Records from a data source:
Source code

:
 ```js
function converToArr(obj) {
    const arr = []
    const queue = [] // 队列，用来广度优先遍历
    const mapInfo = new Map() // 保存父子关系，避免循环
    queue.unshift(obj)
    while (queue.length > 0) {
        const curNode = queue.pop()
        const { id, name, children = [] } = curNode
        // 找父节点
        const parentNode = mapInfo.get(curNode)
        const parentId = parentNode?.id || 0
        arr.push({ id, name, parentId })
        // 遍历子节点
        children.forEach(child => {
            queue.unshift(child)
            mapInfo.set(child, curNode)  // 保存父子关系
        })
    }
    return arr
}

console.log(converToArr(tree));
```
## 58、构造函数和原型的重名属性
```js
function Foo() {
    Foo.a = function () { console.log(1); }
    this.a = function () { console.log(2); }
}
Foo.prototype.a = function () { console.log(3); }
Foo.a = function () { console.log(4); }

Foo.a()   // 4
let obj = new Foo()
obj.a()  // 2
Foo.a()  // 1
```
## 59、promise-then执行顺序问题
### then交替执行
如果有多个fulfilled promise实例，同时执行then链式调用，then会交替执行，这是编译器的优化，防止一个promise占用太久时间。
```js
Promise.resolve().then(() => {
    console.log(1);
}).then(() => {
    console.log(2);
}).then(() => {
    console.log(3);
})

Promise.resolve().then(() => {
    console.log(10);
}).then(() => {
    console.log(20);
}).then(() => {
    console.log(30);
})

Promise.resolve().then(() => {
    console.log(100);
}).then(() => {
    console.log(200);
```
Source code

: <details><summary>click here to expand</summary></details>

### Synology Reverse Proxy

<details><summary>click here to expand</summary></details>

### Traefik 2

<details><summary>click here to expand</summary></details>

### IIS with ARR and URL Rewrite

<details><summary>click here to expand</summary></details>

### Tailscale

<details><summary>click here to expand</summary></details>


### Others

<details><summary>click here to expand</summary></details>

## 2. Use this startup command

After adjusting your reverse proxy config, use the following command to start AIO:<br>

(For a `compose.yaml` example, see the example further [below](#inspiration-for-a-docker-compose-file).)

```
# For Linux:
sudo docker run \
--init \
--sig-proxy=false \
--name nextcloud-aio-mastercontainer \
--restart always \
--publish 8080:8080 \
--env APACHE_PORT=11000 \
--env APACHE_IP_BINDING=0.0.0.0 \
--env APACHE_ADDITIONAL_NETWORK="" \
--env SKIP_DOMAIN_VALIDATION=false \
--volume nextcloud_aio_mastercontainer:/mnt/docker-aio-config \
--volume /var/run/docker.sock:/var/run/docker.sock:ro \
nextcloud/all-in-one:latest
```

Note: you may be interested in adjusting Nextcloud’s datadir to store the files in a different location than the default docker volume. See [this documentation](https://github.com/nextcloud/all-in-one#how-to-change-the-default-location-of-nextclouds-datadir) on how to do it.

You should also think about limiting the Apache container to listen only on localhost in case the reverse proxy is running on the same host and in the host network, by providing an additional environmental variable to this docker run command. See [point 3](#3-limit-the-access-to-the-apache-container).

Exercise objective
Where a line of the data includes the string "curNode", list that line.

Response to this task
        const curNode = queue.pop()
        const { id, name, children = [] } = curNode
        const parentNode = mapInfo.get(curNode)
            mapInfo.set(child, curNode)  // 保存父子关系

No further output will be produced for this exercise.